Portuguese back roads. Mountain passes and corkscrewing curves. A rainy racetrack alongside Walter Röhrl. Full throttle in the new Cayman: I’m in love.
Why write long features if a simple staccato list tells the story? It might interest Google’s crawlers and bots, but too much fact-laden text is sometimes unnecessary. Perhaps a couple of times a year, I sit in a new car and think, “That’s it, it’s man-machine love at first sight.” This is one of them. After two days of mountain roads and the roller-coaster track of the Autódromo Internacional do Algarve at Portimão, my endorphin levels have reached an all-time high. This is, so far, the most exciting sports car of the year.
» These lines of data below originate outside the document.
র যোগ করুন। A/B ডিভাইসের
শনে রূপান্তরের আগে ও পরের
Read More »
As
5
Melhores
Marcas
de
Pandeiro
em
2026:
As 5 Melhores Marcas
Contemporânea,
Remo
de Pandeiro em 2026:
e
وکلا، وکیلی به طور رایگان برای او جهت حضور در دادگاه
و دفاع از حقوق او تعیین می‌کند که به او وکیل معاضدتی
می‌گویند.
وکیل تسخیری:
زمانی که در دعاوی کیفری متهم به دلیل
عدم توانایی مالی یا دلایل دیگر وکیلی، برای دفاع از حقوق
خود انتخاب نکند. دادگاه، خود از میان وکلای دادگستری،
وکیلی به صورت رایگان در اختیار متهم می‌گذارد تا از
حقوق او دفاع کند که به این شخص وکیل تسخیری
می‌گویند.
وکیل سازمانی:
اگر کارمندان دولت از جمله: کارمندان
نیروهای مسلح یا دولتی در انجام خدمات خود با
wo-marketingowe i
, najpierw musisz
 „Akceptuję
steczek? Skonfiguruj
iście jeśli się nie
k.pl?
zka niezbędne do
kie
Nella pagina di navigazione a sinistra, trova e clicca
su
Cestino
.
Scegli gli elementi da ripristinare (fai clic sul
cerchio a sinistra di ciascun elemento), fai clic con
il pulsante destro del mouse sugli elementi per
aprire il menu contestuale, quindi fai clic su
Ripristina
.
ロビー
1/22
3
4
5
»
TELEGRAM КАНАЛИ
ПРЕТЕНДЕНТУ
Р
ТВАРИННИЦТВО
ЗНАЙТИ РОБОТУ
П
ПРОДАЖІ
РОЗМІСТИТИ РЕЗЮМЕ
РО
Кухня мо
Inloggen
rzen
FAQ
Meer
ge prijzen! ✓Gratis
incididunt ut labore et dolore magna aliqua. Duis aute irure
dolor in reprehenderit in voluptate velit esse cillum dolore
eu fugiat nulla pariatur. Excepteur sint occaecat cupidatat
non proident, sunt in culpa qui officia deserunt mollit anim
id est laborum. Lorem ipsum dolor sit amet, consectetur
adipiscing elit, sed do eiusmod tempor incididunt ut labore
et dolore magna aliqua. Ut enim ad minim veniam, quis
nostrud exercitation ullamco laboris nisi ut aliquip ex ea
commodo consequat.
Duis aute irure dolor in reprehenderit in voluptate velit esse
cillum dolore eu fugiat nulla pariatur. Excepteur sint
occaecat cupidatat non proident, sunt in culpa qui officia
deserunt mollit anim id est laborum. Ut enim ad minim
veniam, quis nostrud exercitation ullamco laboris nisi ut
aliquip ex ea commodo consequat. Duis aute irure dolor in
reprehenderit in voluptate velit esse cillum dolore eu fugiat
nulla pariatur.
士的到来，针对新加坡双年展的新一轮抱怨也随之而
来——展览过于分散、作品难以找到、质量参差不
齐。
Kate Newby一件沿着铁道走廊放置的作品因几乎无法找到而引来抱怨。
I now have a baseline for light, compact GTs without too many frills or fuss. As a mid-engined Porsche, and with its powerplant mounted lower than the 911’s, the Cayman has a clear engineering advantage over the famous 50-year-old car. Where the first-generation Cayman always looked like a ‘Boxster with a roof’, the new car has much better-balanced styling. It’s more masculine, has cleaner, sharper edges, a longer wheelbase and a wider track. With its flatter roof and shorter overhangs, the 2013 Cayman appears far more aggressive and purposeful than before.
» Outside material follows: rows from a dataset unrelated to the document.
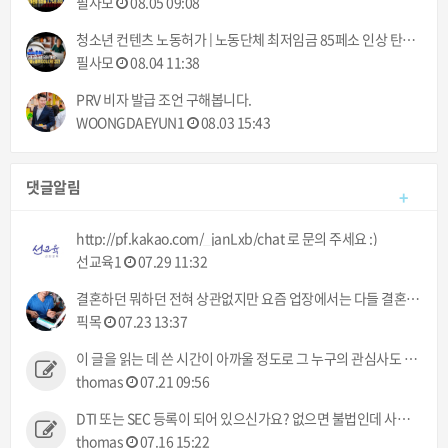
필사모
08.05 09:08
청소년 컨텐츠 노동허가 | 노동단체 최저임금 85페소 인상 탄원서 제출 | 필리핀동포방송 | 필리핀한인방송 | 필리핀뉴스룸
필사모
08.04 11:38
PRV 비자 발급 조언 구해봅니다.
WOONGDAEYUN1
08.03 15:43
댓글알림
+
http://pf.kakao.com/_janLxb/chat 로 문의 주세요 :)
선교육1
07.29 11:32
결혼하던 뭐하던 전혀 상관없지만 요즘 업장에서는 다들 결혼이야기만 하네 ㅠㅠ 했으면 뭐라도 주던지 ㅋㅋ
픽목
07.23 13:37
이 글을 읽는 데 쓴 시간이 아까울 정도로 그 누구의 관심사도 아닌 정보입니다.
thomas
07.21 09:56
DTI 또는 SEC 등록이 되어 있으신가요? 없으면 불법인데 사고 발생시 어떻게 처리해 주실건가요?
thomas
07.16 15:22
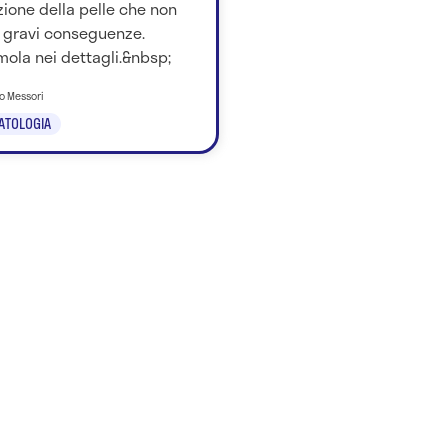
ione della pelle che non
 gravi conseguenze.
ola nei dettagli.&nbsp;
no Messori
ATOLOGIA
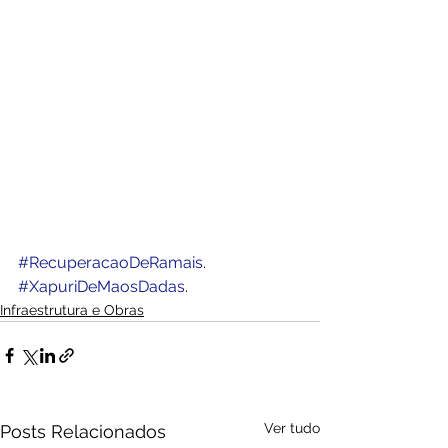
#RecuperacaoDeRamais
.
#XapuriDeMaosDadas
.
Infraestrutura e Obras
Ver tudo
Posts Relacionados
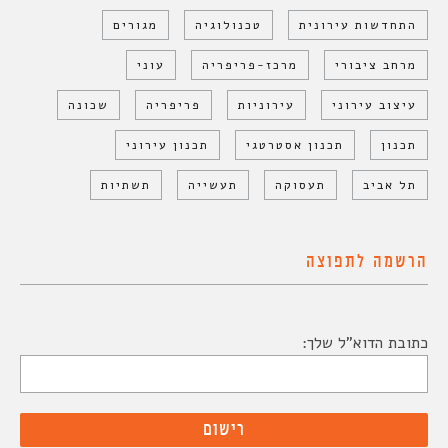
התחדשות עירונית
טכנולוגיה
מגורים
מרחב ציבורי
מרכז-פריפריה
עוני
עיצוב עירוני
עירוניות
פריפריה
שכונה
תכנון
תכנון אסטרטגי
תכנון עירוני
תל אביב
תעסוקה
תעשייה
תשתיות
הרשמה לתפוצה
כתובת הדוא"ל שלך:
But looks are only important in the showroom and outside a restaurant. On the streaming wet track, following in the tyre tracks of race and rally legend Walter Röhrl, looks - aerodynamic demands aside - don’t matter a lot. To appreciate the on-paper advantages of the lighter and more rigid body, the new Cayman S’s optimal weight distribution and its 325bhp flat-six, you really need to get behind the wheel. It is absolutely stable over hills and through corners.
Engaging Sport-Plus heightens the experience, but even in relaxed all-automatic mode the PDK transmission will propel the car from zero to 62mph in 4.7 seconds. But for those who really want to experience the new Cayman, we suggest selecting ‘manual’: the way the 'box matches engine rpm to road speed, double de-clutching and revving when changing down, is a delight.
How can it be that such a fast sports car can ride bumps, potholes and broken asphalt so well? And it’s not as if it's such a terribly small car now – but even on narrow country roads it feels compact and easy to place. The Wizards of Weissach have produced the perfect sports car: lightweight, compact, efficient – and dangerously close to the Porsche 911.